Job 1: Repeat the stretch of the records from their start through the line containing "export const myFeature", with both ends included, and leave the pictures out of your answer.

Extract:
◇ ◇ ◇ ◇
One of the most important life skills you can teach your child is how to save or, more specifically, why it's important to save.   My parents would often bring me to the bank as a small child and I observed my mother writing and cashing checks, depositing money, etc.  By the time I was 7 or 8 my parents told me about a little blue passbook they had opened for me when I was born.  The passbook (or savings account) contained some regular deposits and a healthy amount of money.  I had no sense of the value of the account or what the cash really represented, but I do remember my parents telling me:

1. This is where you will (not can) save any money you come across (birthday, holiday, etc.).

2. Once you put money into the little blue book you really do not want to take it out.

3. The bank will give you some money in return for keeping a little blue book full of money.

The lesson above was very simplistic; namely, that saving is good and should be taken seriously.  Beyond setting up a savings account for me, my parents also exposed me to their financial goings-on from a very early age (I knew for example how much my father made via his paycheck, what our tenants would pay in rent each month, and how much my dad would collect for small handy-man type projects).  My parents hid nothing about our financial life or status, so I was "in the know" from a very early age.  Some experts have argued, especially in light of the recent recession, that parents should aim to shelter financial goings on from their kids given stress, anxiety, etc.  And while every parents should customize parental advice for his or her child (read: understand what type of child you have and adjust parents style), I believe in empowering children and raising smart, pragmatic, kids who will be ready to face the world!
◇ ◇ ◇ ◇
Job 2: In the passage about teaching children to save, how old was the writer when the parents mentioned the passbook opened at the writer's birth?

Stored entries
◇ ◇ ◇ ◇
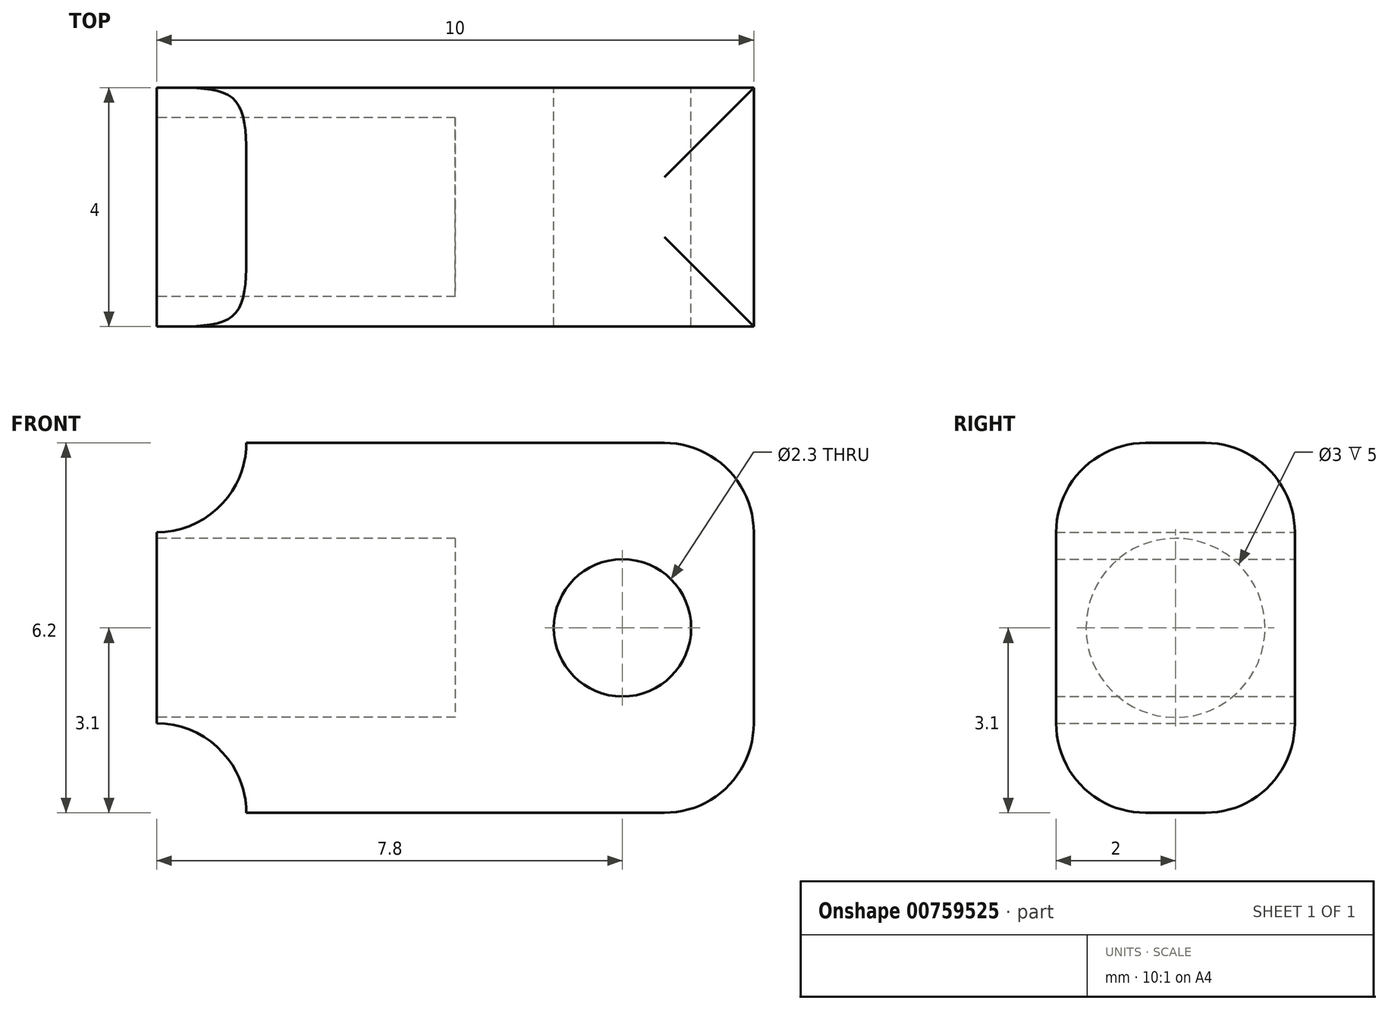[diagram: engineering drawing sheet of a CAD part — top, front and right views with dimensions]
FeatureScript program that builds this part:
annotation { "Feature Type Name" : "Feature", "Feature Type Description" : "" }
export const myFeature = defineFeature(function(context is Context, id is Id, definition is map)
    precondition{}
    {
        {
            var Q0;
            Q0=qCreatedBy(makeId("Front.planeOp"),FACE);
            var sketch = newSketch(context, id + "F0", { "sketchPlane" : qUnion([Q0])});
            skLineSegment(sketch, "E0.bottom", {"start": v(5, 3.1) * mm, "end": v(-3.5, 3.1) * mm});
            skLineSegment(sketch, "E0.top", {"start": v(5, -3.1) * mm, "end": v(-3.5, -3.1) * mm});
            skLineSegment(sketch, "E0.left", {"start": v(5, 3.1) * mm, "end": v(5, -3.1) * mm});
            skLineSegment(sketch, "E0.right", {"start": v(-5, 1.6) * mm, "end": v(-5, -1.6) * mm});
            skPoint(sketch, "E0.middle", {"position": v(0, 0) * mm});
            skArc(sketch, "E1", {"start": v(-5, 1.6) * mm, "mid": v(-3.94, 2.04) * mm, "end": v(-3.5, 3.1) * mm});
            skArc(sketch, "E2", {"start": v(-3.5, -3.1) * mm, "mid": v(-3.94, -2.04) * mm, "end": v(-5, -1.6) * mm});
            skCircle(sketch, "E3", {"center": v(2.8, 0) * mm, "radius": 1.15 * mm});
            skSolve(sketch);
        }
        {
            var Q0;
            Q0 = qSketchRegion(id + "F0", true);
            extrude(context, id + "F1", {"entities" : qUnion([Q0]), "depth" : 4 * mm, "offsetDistance" : 25 * mm});
        }
        {
            var Q0;
            Q0=makeQuery(id+"F1.opExtrude","SWEPT_FACE",FACE,{"disambiguationData":[OSD([sQuery(id+"F0.wireOp",EDGE,"E0.right")])]});
            var sketch = newSketch(context, id + "F2", { "sketchPlane" : qUnion([Q0])});
            skCircle(sketch, "E4", {"center": v(2, 0) * mm, "radius": 1.5 * mm});
            skSolve(sketch);
        }
        {
            var Q0;
            Q0 = qSketchRegion(id + "F2", true);
            extrude(context, id + "F3", {"entities" : qUnion([Q0]), "operationType" : NewBodyOperationType.REMOVE, "oppositeDirection" : true, "depth" : 5 * mm, "offsetDistance" : 25 * mm});
        }
        {
            var Q0;
            Q0=makeQuery(id+"F1.opExtrude","SWEPT_EDGE",EDGE,{"disambiguationData":[OSD([sQuery(id+"F0.wireOp",EDGE,"E0.bottom"),sQuery(id+"F0.wireOp",EDGE,"E0.left")])]});
            var Q1;
            Q1=makeQuery(id+"F1.opExtrude","SWEPT_EDGE",EDGE,{"disambiguationData":[OSD([sQuery(id+"F0.wireOp",EDGE,"E0.top"),sQuery(id+"F0.wireOp",EDGE,"E0.left")])]});
            var Q2;
            Q2=makeQuery(id+"F1.opExtrude","CAP_EDGE",EDGE,{"disambiguationData":[OSD([sQuery(id+"F0.wireOp",EDGE,"E0.bottom")])],"isStart":false});
            var Q3;
            Q3=makeQuery(id+"F1.opExtrude","CAP_EDGE",EDGE,{"disambiguationData":[OSD([sQuery(id+"F0.wireOp",EDGE,"E0.bottom")])],"isStart":true});
            var Q4;
            Q4=makeQuery(id+"F1.opExtrude","CAP_EDGE",EDGE,{"disambiguationData":[OSD([sQuery(id+"F0.wireOp",EDGE,"E0.top")])],"isStart":false});
            var Q5;
            Q5=makeQuery(id+"F1.opExtrude","CAP_EDGE",EDGE,{"disambiguationData":[OSD([sQuery(id+"F0.wireOp",EDGE,"E0.top")])],"isStart":true});
            fillet(context, id + "F4", {"entities" : qUnion([Q0, Q1, Q2, Q3, Q4, Q5]), "radius" : 1.5 * mm, "tangentPropagation" : true, "allowEdgeOverflow" : false});
        }
    });
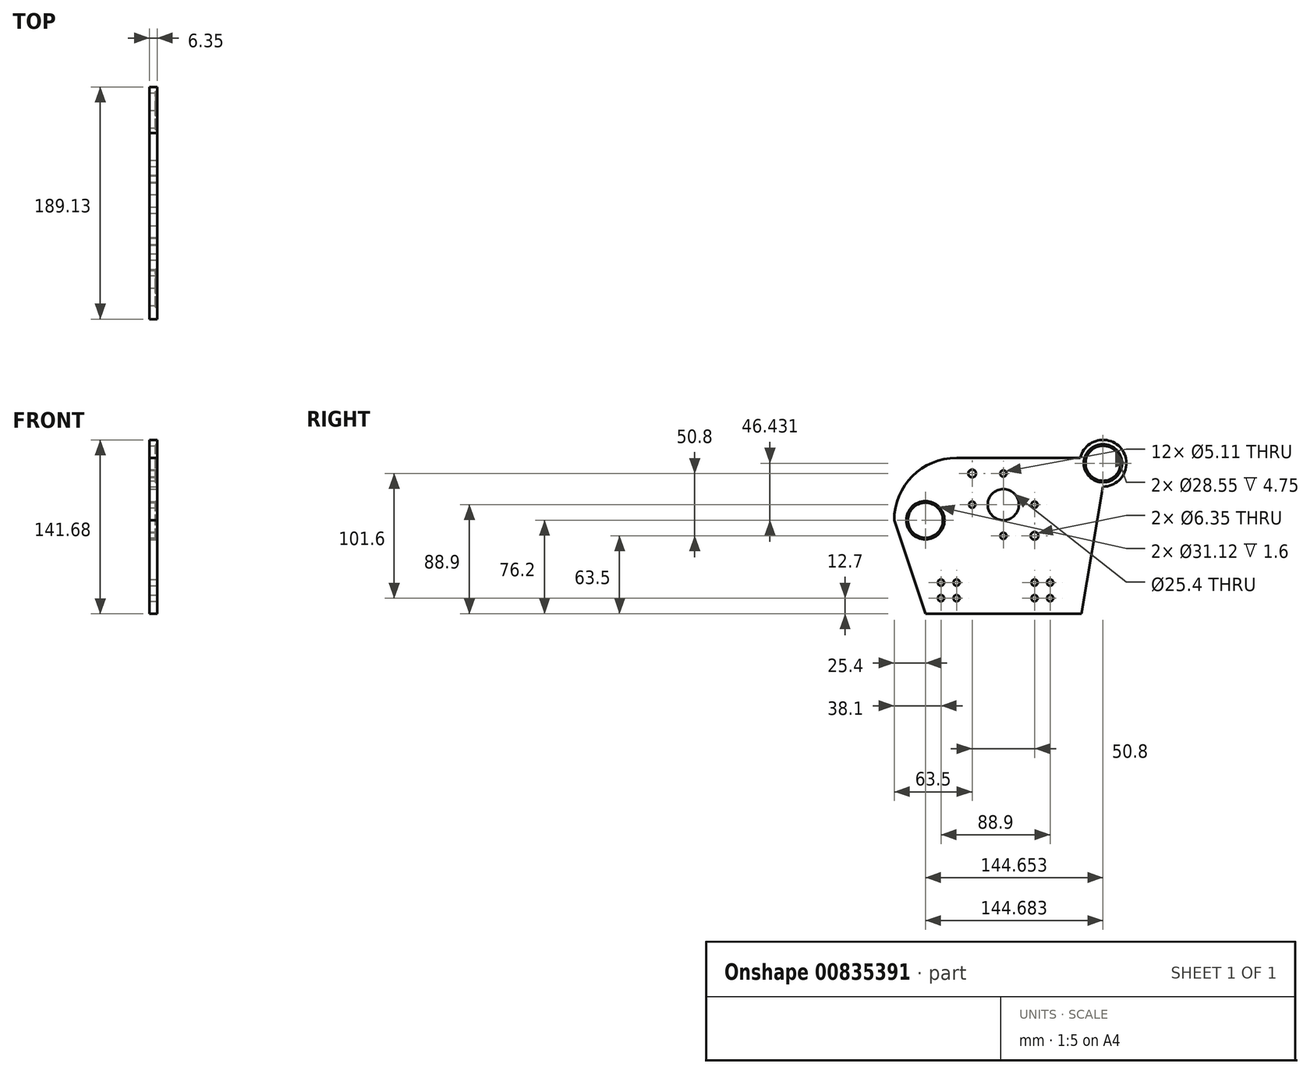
◇ ◇ ◇ ◇
Full output 1:
[diagram: engineering drawing sheet of a CAD part — top, front and right views with dimensions]
FeatureScript program that builds this part:
annotation { "Feature Type Name" : "Feature", "Feature Type Description" : "" }
export const myFeature = defineFeature(function(context is Context, id is Id, definition is map)

Full output 2: The writer was 7 or 8.